After the carry challenge, teams went into the basement of the clinic, where they were covered with flour to simulate contamination and required to follow decontamination procedures. After running through cold showers, two members from each team were removed to serve in a later challenge as mock casualties.

 

The remaining members traversed a rock wall and completed a tire flipping challenge to retrieve their patients. Teams worked in unison to flip heavy tires that simulated debris in the way of rescuing their comrades.

 

Team members who were removed from the previous challenge were scattered across Freedom Park to serve as simulated casualties of a roadside bomb. Teams faced simulated sucking chest wounds and severe leg injuries that they had to treat.

 

In the final challenge, three members dove into the base pool to retrieve a dummy while the other members performed CPR on another dummy.

 

“The pool was the most difficult challenge for my team, and it’s not a skill everyone had,” said 1st Lt. Karen Salvaggio, 39th Operations Support Squadron airfield operations officer. “It was hard to coordinate while we were underwater. The challenge definitely built confidence.
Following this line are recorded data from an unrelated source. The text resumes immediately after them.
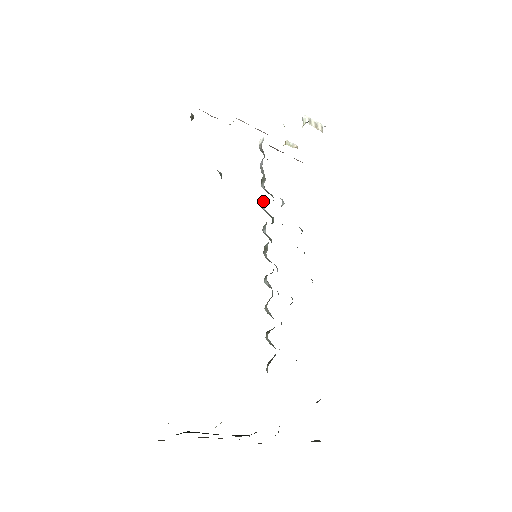
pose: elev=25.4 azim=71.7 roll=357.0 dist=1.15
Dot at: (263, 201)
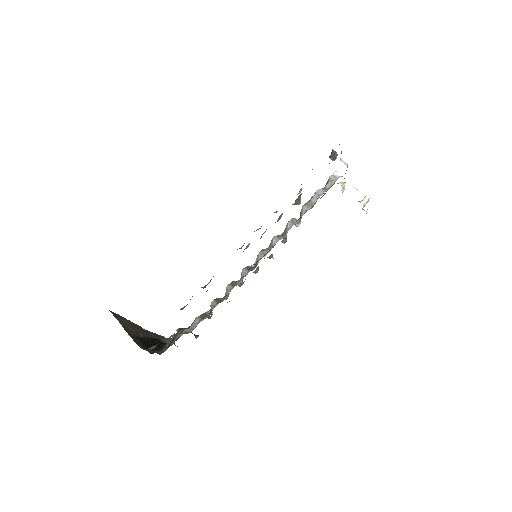
Dot at: (294, 219)
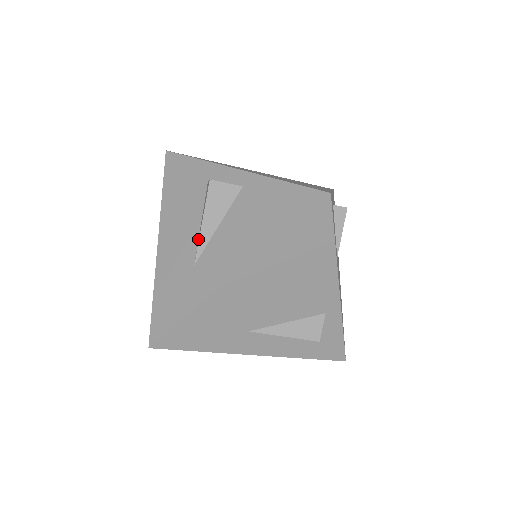
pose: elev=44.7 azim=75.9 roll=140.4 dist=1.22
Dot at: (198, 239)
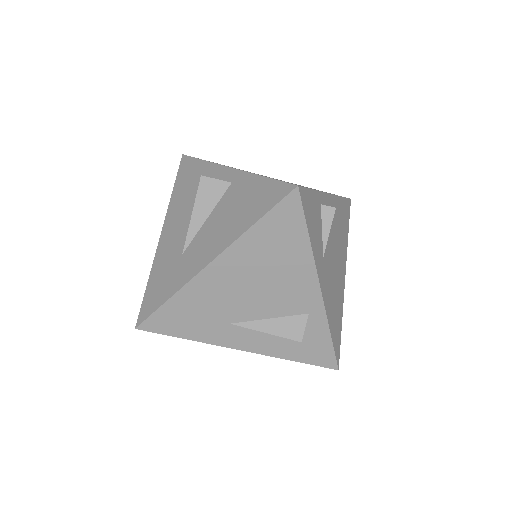
Dot at: occluded
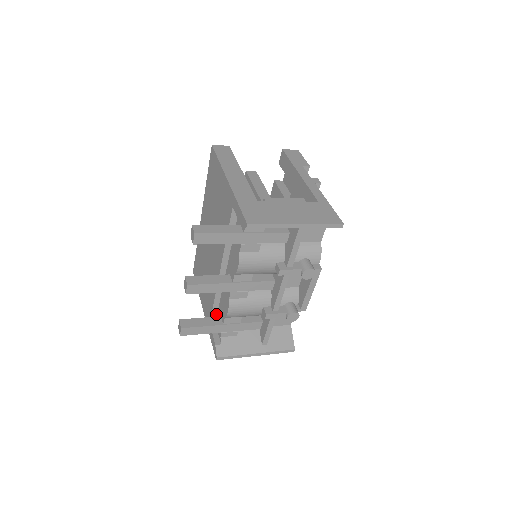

We don’t always do things like this as a team; it our teamwork and problem solving skills.”

 

The Titan Medic Games allowed participants were able to have fun, sweat and build camaraderie in a controlled sporting event to build confidence in SABC.

 

In a combat environment, a team may need to head out on another operation after retrieving injured wingmen, however, here they were able to unwind at Arkadas Park for a free meal from the USO as winners were announced in a closing ceremony.

 

The competition was won by the 39th Medical Support Squadron. Second place went to the 22nd Expeditionary Air Refueling Squadron, and the 39th Logistics Readiness Squadron came in at third place.

 

“We wanted to give others an inside look at what we do,” said Lt. Col. Sarah Evans, 39th MDOS commander. “Our job is not always about sitting in the office. There is a physical side to our mission. Hopefully, the success of the event and our hunger for competition drives the continuation of the Titan Medic Games for years to come.”